*** DATASET CONTENT ***

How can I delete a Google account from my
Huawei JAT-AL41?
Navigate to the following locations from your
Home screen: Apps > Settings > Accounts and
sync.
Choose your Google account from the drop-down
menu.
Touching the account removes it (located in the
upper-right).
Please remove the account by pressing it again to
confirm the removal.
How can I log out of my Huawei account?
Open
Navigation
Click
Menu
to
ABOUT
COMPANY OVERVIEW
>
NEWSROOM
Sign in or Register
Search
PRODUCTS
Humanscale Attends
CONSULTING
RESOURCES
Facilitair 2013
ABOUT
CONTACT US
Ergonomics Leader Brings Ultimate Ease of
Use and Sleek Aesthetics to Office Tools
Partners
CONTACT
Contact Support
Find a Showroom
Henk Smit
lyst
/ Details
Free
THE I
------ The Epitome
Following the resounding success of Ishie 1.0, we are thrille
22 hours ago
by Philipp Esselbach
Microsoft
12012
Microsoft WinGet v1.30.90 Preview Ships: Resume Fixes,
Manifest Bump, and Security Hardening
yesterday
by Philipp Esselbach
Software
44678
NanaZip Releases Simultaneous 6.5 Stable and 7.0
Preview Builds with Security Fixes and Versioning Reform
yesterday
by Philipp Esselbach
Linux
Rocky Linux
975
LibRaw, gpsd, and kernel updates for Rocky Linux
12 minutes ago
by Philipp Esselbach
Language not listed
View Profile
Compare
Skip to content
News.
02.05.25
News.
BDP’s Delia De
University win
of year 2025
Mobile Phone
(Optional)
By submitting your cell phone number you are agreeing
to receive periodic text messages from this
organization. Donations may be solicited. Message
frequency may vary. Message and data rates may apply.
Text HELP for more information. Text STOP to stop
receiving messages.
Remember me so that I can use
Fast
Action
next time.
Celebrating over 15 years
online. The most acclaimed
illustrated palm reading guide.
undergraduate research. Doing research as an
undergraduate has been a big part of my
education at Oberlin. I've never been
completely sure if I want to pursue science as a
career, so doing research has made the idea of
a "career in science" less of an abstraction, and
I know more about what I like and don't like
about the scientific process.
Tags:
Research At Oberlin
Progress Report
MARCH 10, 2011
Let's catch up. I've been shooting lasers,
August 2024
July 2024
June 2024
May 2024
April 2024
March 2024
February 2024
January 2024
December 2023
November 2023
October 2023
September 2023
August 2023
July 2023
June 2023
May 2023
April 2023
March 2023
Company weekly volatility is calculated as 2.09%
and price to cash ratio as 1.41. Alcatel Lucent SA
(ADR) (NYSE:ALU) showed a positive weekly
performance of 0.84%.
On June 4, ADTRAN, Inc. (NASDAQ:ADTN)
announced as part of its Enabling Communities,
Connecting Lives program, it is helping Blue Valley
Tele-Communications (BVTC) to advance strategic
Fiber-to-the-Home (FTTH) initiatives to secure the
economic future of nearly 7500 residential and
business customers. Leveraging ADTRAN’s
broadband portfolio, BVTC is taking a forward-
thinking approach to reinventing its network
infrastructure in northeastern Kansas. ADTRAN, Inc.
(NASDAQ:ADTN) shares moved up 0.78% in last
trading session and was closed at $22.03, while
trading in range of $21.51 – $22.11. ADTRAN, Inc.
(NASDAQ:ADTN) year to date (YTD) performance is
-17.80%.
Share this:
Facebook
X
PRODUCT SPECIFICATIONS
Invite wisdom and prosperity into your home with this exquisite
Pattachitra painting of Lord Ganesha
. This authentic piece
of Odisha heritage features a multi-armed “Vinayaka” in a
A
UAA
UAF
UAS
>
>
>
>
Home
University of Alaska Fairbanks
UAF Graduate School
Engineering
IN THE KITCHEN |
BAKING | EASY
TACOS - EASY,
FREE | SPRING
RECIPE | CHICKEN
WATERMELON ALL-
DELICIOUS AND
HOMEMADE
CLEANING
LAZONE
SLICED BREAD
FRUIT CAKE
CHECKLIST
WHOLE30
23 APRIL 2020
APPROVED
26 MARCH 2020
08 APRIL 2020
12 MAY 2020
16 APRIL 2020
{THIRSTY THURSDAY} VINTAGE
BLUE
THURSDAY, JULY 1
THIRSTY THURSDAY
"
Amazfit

*** End of DATASET CONTENT ***

WHAT YOU SHOULD DO:
Write out exactly the lines from the line containing "an abstraction, and" to the end of the listing above, both included, and nothing else.

SOLUTION:
a "career in science" less of an abstraction, and
I know more about what I like and don't like
about the scientific process.
Tags:
Research At Oberlin
Progress Report
MARCH 10, 2011
Let's catch up. I've been shooting lasers,
August 2024
July 2024
June 2024
May 2024
April 2024
March 2024
February 2024
January 2024
December 2023
November 2023
October 2023
September 2023
August 2023
July 2023
June 2023
May 2023
April 2023
March 2023
Company weekly volatility is calculated as 2.09%
and price to cash ratio as 1.41. Alcatel Lucent SA
(ADR) (NYSE:ALU) showed a positive weekly
performance of 0.84%.
On June 4, ADTRAN, Inc. (NASDAQ:ADTN)
announced as part of its Enabling Communities,
Connecting Lives program, it is helping Blue Valley
Tele-Communications (BVTC) to advance strategic
Fiber-to-the-Home (FTTH) initiatives to secure the
economic future of nearly 7500 residential and
business customers. Leveraging ADTRAN’s
broadband portfolio, BVTC is taking a forward-
thinking approach to reinventing its network
infrastructure in northeastern Kansas. ADTRAN, Inc.
(NASDAQ:ADTN) shares moved up 0.78% in last
trading session and was closed at $22.03, while
trading in range of $21.51 – $22.11. ADTRAN, Inc.
(NASDAQ:ADTN) year to date (YTD) performance is
-17.80%.
Share this:
Facebook
X
PRODUCT SPECIFICATIONS
Invite wisdom and prosperity into your home with this exquisite
Pattachitra painting of Lord Ganesha
. This authentic piece
of Odisha heritage features a multi-armed “Vinayaka” in a
A
UAA
UAF
UAS
>
>
>
>
Home
University of Alaska Fairbanks
UAF Graduate School
Engineering
IN THE KITCHEN |
BAKING | EASY
TACOS - EASY,
FREE | SPRING
RECIPE | CHICKEN
WATERMELON ALL-
DELICIOUS AND
HOMEMADE
CLEANING
LAZONE
SLICED BREAD
FRUIT CAKE
CHECKLIST
WHOLE30
23 APRIL 2020
APPROVED
26 MARCH 2020
08 APRIL 2020
12 MAY 2020
16 APRIL 2020
{THIRSTY THURSDAY} VINTAGE
BLUE
THURSDAY, JULY 1
THIRSTY THURSDAY
"
Amazfit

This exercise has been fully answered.